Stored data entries
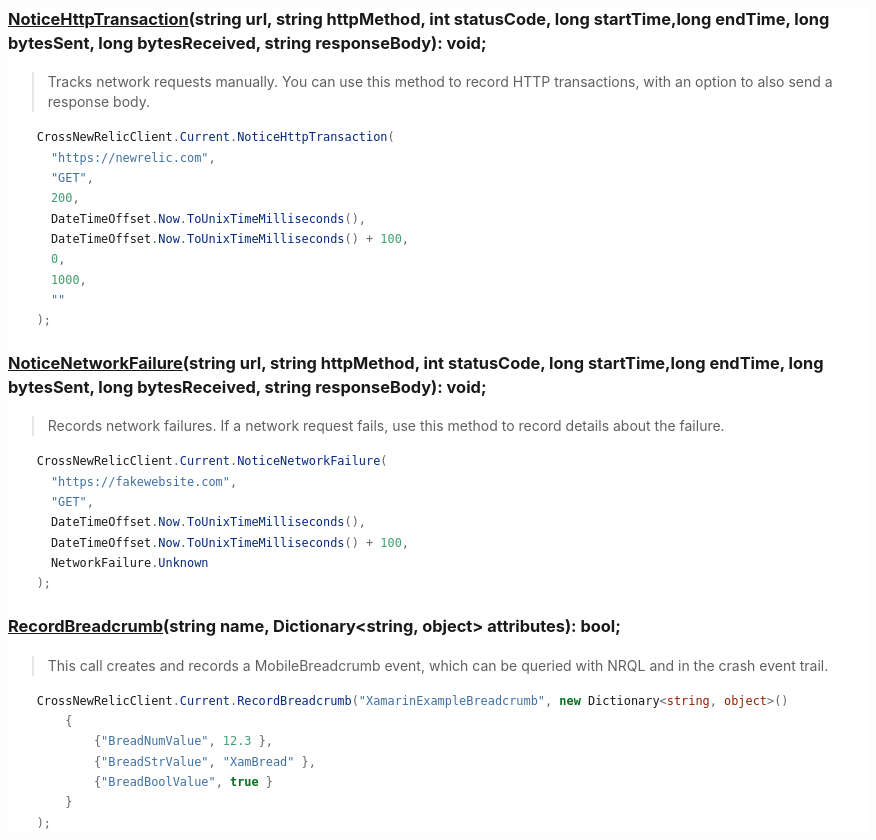 ### [NoticeHttpTransaction](https://docs.newrelic.com/docs/mobile-monitoring/new-relic-mobile-android/android-sdk-api/notice-http-transaction/)(string url, string httpMethod, int statusCode, long startTime,long endTime, long bytesSent, long bytesReceived, string responseBody): void;

> Tracks network requests manually. You can use this method to record HTTP transactions, with an option to also send a response body.

``` C#
    CrossNewRelicClient.Current.NoticeHttpTransaction(
      "https://newrelic.com",
      "GET",
      200,
      DateTimeOffset.Now.ToUnixTimeMilliseconds(),
      DateTimeOffset.Now.ToUnixTimeMilliseconds() + 100,
      0,
      1000,
      ""
    );
```

### [NoticeNetworkFailure](https://docs.newrelic.com/docs/mobile-monitoring/new-relic-mobile-android/android-sdk-api/notice-network-failure/)(string url, string httpMethod, int statusCode, long startTime,long endTime, long bytesSent, long bytesReceived, string responseBody): void;

> Records network failures. If a network request fails, use this method to record details about the failure.
``` C#
    CrossNewRelicClient.Current.NoticeNetworkFailure(
      "https://fakewebsite.com",
      "GET",
      DateTimeOffset.Now.ToUnixTimeMilliseconds(),
      DateTimeOffset.Now.ToUnixTimeMilliseconds() + 100,
      NetworkFailure.Unknown
    );
```

### [RecordBreadcrumb](https://docs.newrelic.com/docs/mobile-monitoring/new-relic-mobile-android/android-sdk-api/recordbreadcrumb)(string name, Dictionary<string, object> attributes): bool;

> This call creates and records a MobileBreadcrumb event, which can be queried with NRQL and in the crash event trail.

``` C#
    CrossNewRelicClient.Current.RecordBreadcrumb("XamarinExampleBreadcrumb", new Dictionary<string, object>()
        {
            {"BreadNumValue", 12.3 },
            {"BreadStrValue", "XamBread" },
            {"BreadBoolValue", true }
        }
    );
```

**WHAT THE EXERCISE ASKS:** Copy out all the records exactly, excluding pictures.

**SOLUTION:**
 ### [NoticeHttpTransaction](https://docs.newrelic.com/docs/mobile-monitoring/new-relic-mobile-android/android-sdk-api/notice-http-transaction/)(string url, string httpMethod, int statusCode, long startTime,long endTime, long bytesSent, long bytesReceived, string responseBody): void;

> Tracks network requests manually. You can use this method to record HTTP transactions, with an option to also send a response body.

``` C#
    CrossNewRelicClient.Current.NoticeHttpTransaction(
      "https://newrelic.com",
      "GET",
      200,
      DateTimeOffset.Now.ToUnixTimeMilliseconds(),
      DateTimeOffset.Now.ToUnixTimeMilliseconds() + 100,
      0,
      1000,
      ""
    );
```

### [NoticeNetworkFailure](https://docs.newrelic.com/docs/mobile-monitoring/new-relic-mobile-android/android-sdk-api/notice-network-failure/)(string url, string httpMethod, int statusCode, long startTime,long endTime, long bytesSent, long bytesReceived, string responseBody): void;

> Records network failures. If a network request fails, use this method to record details about the failure.
``` C#
    CrossNewRelicClient.Current.NoticeNetworkFailure(
      "https://fakewebsite.com",
      "GET",
      DateTimeOffset.Now.ToUnixTimeMilliseconds(),
      DateTimeOffset.Now.ToUnixTimeMilliseconds() + 100,
      NetworkFailure.Unknown
    );
```

### [RecordBreadcrumb](https://docs.newrelic.com/docs/mobile-monitoring/new-relic-mobile-android/android-sdk-api/recordbreadcrumb)(string name, Dictionary<string, object> attributes): bool;

> This call creates and records a MobileBreadcrumb event, which can be queried with NRQL and in the crash event trail.

``` C#
    CrossNewRelicClient.Current.RecordBreadcrumb("XamarinExampleBreadcrumb", new Dictionary<string, object>()
        {
            {"BreadNumValue", 12.3 },
            {"BreadStrValue", "XamBread" },
            {"BreadBoolValue", true }
        }
    );
```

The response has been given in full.